*Vorliegender Text*:
——————————
St. Erich in Hamburg
Im Juli 2018 konnte ich einige katholische Kirchen in Hamburg besuchen. Vor kurzem wurde in einem Podcast mit Johann Hinrich Claussen und Karin Berkemann am Rand St. Erich als gefährdete Kirche erwähnt. Mit dieser Reinhard-Hofbauer-Kirche blieb bisher ein Meisterwerk dieses Architekten (1907-1976) erhalten. Während die ebenfalls herausragenden Berliner Kirchen St. Canisius und St. Johannes Capistran zerstört sind. Steht dort in der Hauptstadt nur noch St. Judas Thaddäus in Tempelhof und kann die Kunst dieses Baumeisters aufzeigen. Obwohl 2023 in St. Erich ein Abschiedsgottesdienst gefeiert wurde und die Kirche bereits 2019 durch die Baupolizei gesperrt wurde, steht die heutige Filialkirche der Domgemeinde St. Marien im Erzbistum Hamburg noch. Besonders der Turm und die sanfte Welle der Dachkontur setzen ein starkes Zeichen in der Hansestadt.
Vorgeschichte – St. Josef
Besonders der Turm und die sanfte Welle der Dachkontur setzen ein starkes Zeichen in der Hansestadt.
——————————
*Daten zur Aufgabe*:

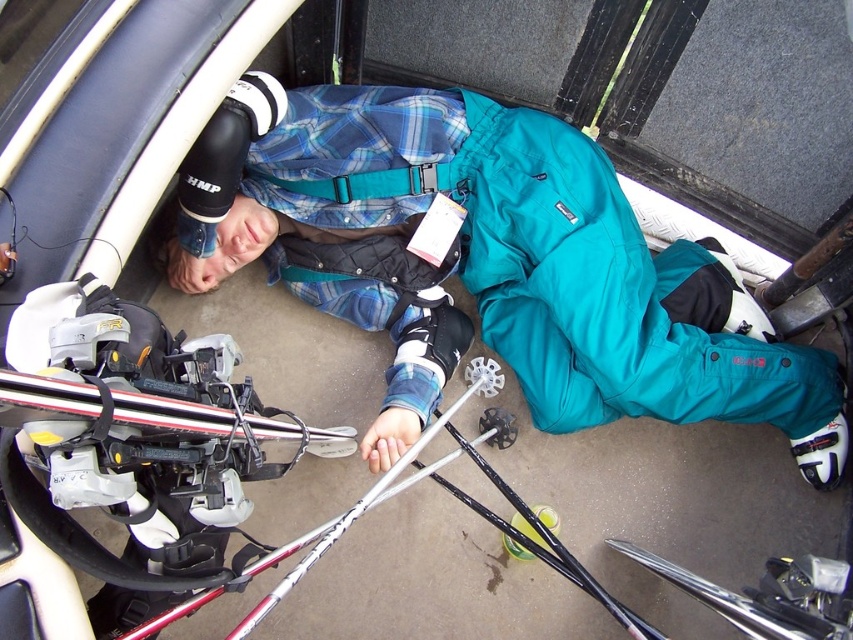
Between teal waterproof suit at center and teal fabric strap at center, which one appears on the left side from the viewer's perspective?

Positioned to the left is teal fabric strap at center.

Who is more distant from viewer, (x=497, y=237) or (x=389, y=172)?

The point (x=497, y=237) is behind.

Does point (558, 172) come in front of point (403, 186)?

Yes, it is.

I want to click on teal waterproof suit at center, so click(x=512, y=257).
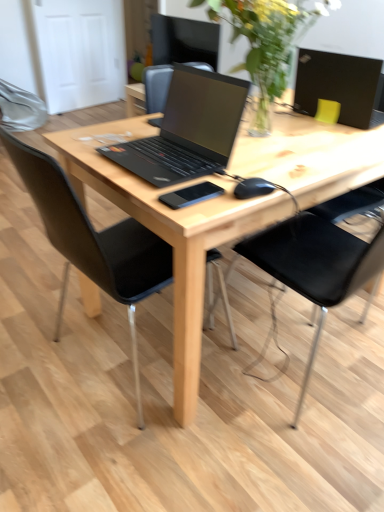
Image resolution: width=384 pixels, height=512 pixels. Find the location of `spots to the right of black matte laptop at center, which is the second laptop in right-to-left order`. spots to the right of black matte laptop at center, which is the second laptop in right-to-left order is located at coordinates (284, 164).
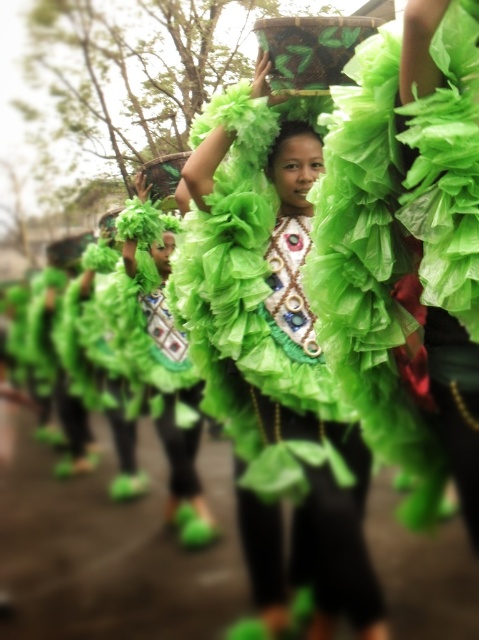
You are a photographer at the event and want to capture a photo of both the green fabric dress at center and the ruffled green dress at center. Which one should you focus on first if you want to include both in the frame without moving the camera?

You should focus on the ruffled green dress at center first because the green fabric dress at center is to the right of it, so by centering the ruffled one, you can include both in the frame without moving the camera.

Based on the photo, you are a photographer standing in front of the performers. You want to take a photo that focuses on the green fabric dress at center and the ruffled green dress at center. Which dress will appear larger in the photo?

The green fabric dress at center will appear larger in the photo because it is closer to the viewer than the ruffled green dress at center.

You are a photographer trying to capture the green fabric dress at center. Based on the scene description, where should you position your camera to ensure the dress is in the center of your photo?

The green fabric dress at center is located at point (271, 346), so you should position your camera to aim directly at those coordinates to center the dress in your photo.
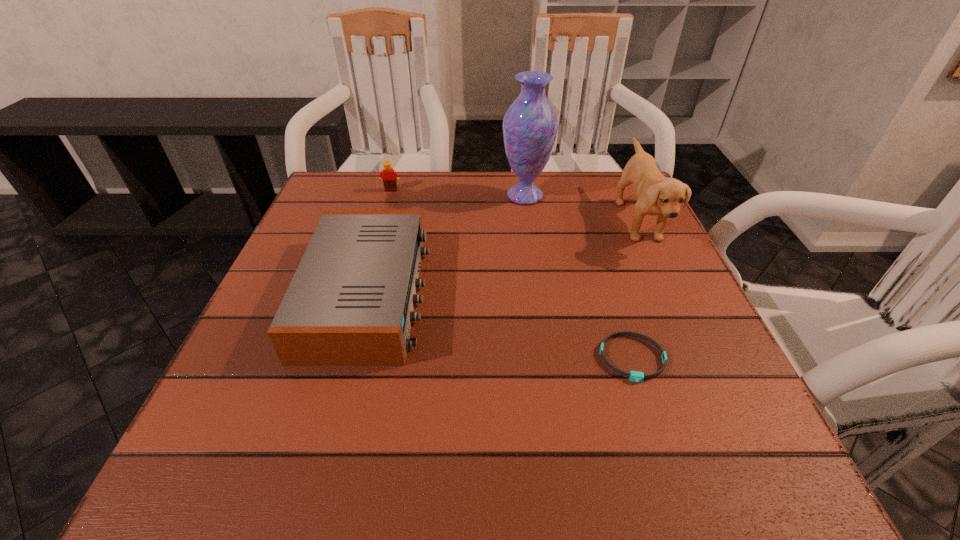
Find the location of a particular element. The image size is (960, 540). the third object from right to left is located at coordinates pos(530,125).

You are a GUI agent. You are given a task and a screenshot of the screen. Output one action in this format:
    pyautogui.click(x=<x>, y=<y>)
    Task: Click on the vase
    This screenshot has height=540, width=960.
    Given the screenshot: What is the action you would take?
    pyautogui.click(x=530, y=125)

Where is `the fourth shortest object`? the fourth shortest object is located at coordinates (656, 194).

This screenshot has height=540, width=960. I want to click on puppy, so click(656, 194).

Where is `Lego`? The image size is (960, 540). Lego is located at coordinates (390, 176).

This screenshot has width=960, height=540. I want to click on radio receiver, so click(x=350, y=302).

Identify the location of the shortest object. The height and width of the screenshot is (540, 960). (635, 376).

Find the location of a particular element. This screenshot has height=540, width=960. wristband is located at coordinates (635, 376).

Where is `vacant area situated on the front of the third object from right to left`? This screenshot has width=960, height=540. vacant area situated on the front of the third object from right to left is located at coordinates (533, 251).

Where is `vacant space located 0.350m on the left side of the rightmost object`? This screenshot has width=960, height=540. vacant space located 0.350m on the left side of the rightmost object is located at coordinates (471, 221).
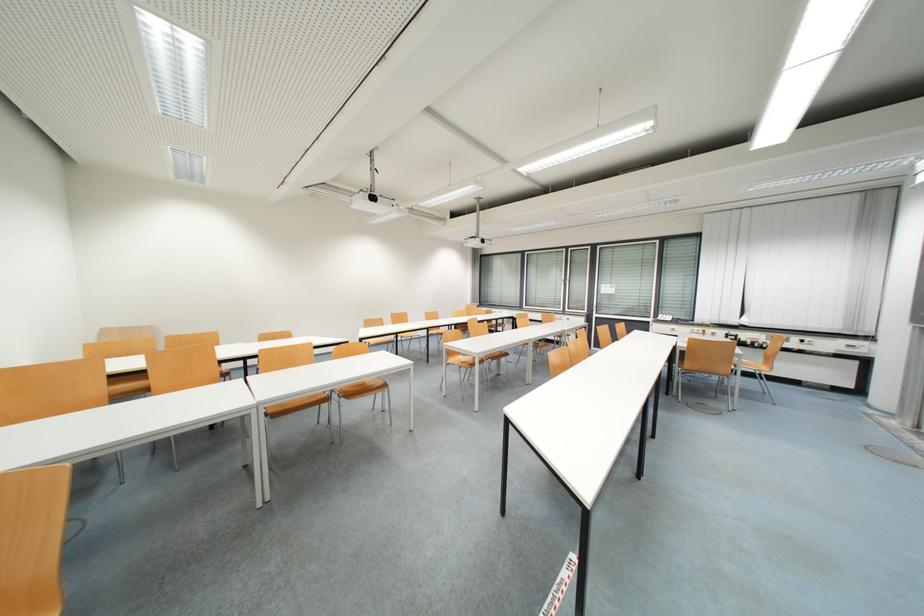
——————————
*Fragen zum Text*:
1 - In welchem Jahr hat die Baupolizei laut dem Text über St. Erich die Kirche gesperrt?
2 - Schreib aus den Zeilen unter den Daten, nicht aus dem Text, den Abschnitt ab. Er beginnt mit der Zeile, die „You are a photographer at“ enthält, und endet mit der Zeile, die „Find the location of a particular element. The“ enthält; die Bilder lässt du dabei weg.

*Lösungen pro Aufgabe*:
1 - Im Jahr 2019.

2 -
You are a photographer at the event and want to capture a photo of both the green fabric dress at center and the ruffled green dress at center. Which one should you focus on first if you want to include both in the frame without moving the camera?

You should focus on the ruffled green dress at center first because the green fabric dress at center is to the right of it, so by centering the ruffled one, you can include both in the frame without moving the camera.

Based on the photo, you are a photographer standing in front of the performers. You want to take a photo that focuses on the green fabric dress at center and the ruffled green dress at center. Which dress will appear larger in the photo?

The green fabric dress at center will appear larger in the photo because it is closer to the viewer than the ruffled green dress at center.

You are a photographer trying to capture the green fabric dress at center. Based on the scene description, where should you position your camera to ensure the dress is in the center of your photo?

The green fabric dress at center is located at point (271, 346), so you should position your camera to aim directly at those coordinates to center the dress in your photo.
Find the location of a particular element. The image size is (960, 540). the third object from right to left is located at coordinates pos(530,125).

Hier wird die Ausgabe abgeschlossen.